Apply what you read ->
1. From the patch thread, quote the part that opens with the words containing "From: Lang Yu" and closes with "Message-ID: <YjGB+Dx4nUIOyuMf@lang-desktop> (raw)".
2. In the patch thread, what does the quoted commit message say VCN can't handle on CHIP_RAVEN series ASIC?
3. Using the patch thread, say whether each statement is correct, and quote the words that decide it:
(a) Lang Yu sent this reply.
(b) Christian König is in the To field.
(c) Paul Menzel proposed a shorter commit message summary.

Passage shown ->

Re: [PATCH v3] drm/amdgpu: add workarounds for VCN TMZ issue on CHIP_RAVEN

From: Lang Yu <Lang.Yu@amd.com>
To: Paul Menzel <pmenzel@molgen.mpg.de>
Cc: "Alex Deucher" <alexander.deucher@amd.com>,
	"Huang Rui" <ray.huang@amd.com>,
	"Christian König" <christian.koenig@amd.com>,
	amd-gfx@lists.freedesktop.org
Subject: Re: [PATCH v3] drm/amdgpu: add workarounds for VCN TMZ issue on CHIP_RAVEN
Date: Wed, 16 Mar 2022 14:21:44 +0800	[thread overview]
Message-ID: <YjGB+Dx4nUIOyuMf@lang-desktop> (raw)
In-Reply-To: <c502a443-0987-6d88-1ef3-603723f04634@molgen.mpg.de>

On 03/16/ , Paul Menzel wrote:
> Dear Lang,
> 
> 
> Am 16.03.22 um 02:27 schrieb Lang Yu:
> > On 03/15/ , Paul Menzel wrote:
> 
> > > Am 14.03.22 um 03:45 schrieb Lang Yu:
> > > 
> > > Thank you for your patch. A shorter commit message summary would be:
> > > 
> > > > drm/amdgpu: Work around VNC TMZ issue on CHIP_RAVEN
> > > 
> > > > It is a hardware issue that VCN can't handle a GTT
> > > > backing stored TMZ buffer on CHIP_RAVEN series ASIC.

Entries provided ->
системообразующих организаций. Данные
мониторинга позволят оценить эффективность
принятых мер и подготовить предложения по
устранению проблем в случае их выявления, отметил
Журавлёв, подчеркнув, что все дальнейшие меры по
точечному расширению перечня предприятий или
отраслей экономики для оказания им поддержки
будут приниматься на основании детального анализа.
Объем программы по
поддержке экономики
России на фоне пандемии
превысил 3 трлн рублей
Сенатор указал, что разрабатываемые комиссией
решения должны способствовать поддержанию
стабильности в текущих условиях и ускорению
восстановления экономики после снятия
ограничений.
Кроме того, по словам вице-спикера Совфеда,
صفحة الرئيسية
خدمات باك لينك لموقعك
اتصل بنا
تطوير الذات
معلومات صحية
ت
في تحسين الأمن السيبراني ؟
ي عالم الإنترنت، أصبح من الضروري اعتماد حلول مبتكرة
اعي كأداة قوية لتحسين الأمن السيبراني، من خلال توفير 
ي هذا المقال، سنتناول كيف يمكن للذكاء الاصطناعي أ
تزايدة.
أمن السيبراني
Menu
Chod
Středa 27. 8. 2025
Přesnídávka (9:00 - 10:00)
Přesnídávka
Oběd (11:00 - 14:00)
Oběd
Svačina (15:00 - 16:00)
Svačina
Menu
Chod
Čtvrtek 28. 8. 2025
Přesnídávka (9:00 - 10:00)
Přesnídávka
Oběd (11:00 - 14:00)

Outputs in order ->
1.
From: Lang Yu <Lang.Yu@amd.com>
To: Paul Menzel <pmenzel@molgen.mpg.de>
Cc: "Alex Deucher" <alexander.deucher@amd.com>,
	"Huang Rui" <ray.huang@amd.com>,
	"Christian König" <christian.koenig@amd.com>,
	amd-gfx@lists.freedesktop.org
Subject: Re: [PATCH v3] drm/amdgpu: add workarounds for VCN TMZ issue on CHIP_RAVEN
Date: Wed, 16 Mar 2022 14:21:44 +0800	[thread overview]
Message-ID: <YjGB+Dx4nUIOyuMf@lang-desktop> (raw)

2. A GTT backing stored TMZ buffer.

3.
(a) Yes: "From: Lang Yu <Lang.Yu@amd.com>"
(b) No: "To: Paul Menzel <pmenzel@molgen.mpg.de>"
(c) Yes: "A shorter commit message summary would be:"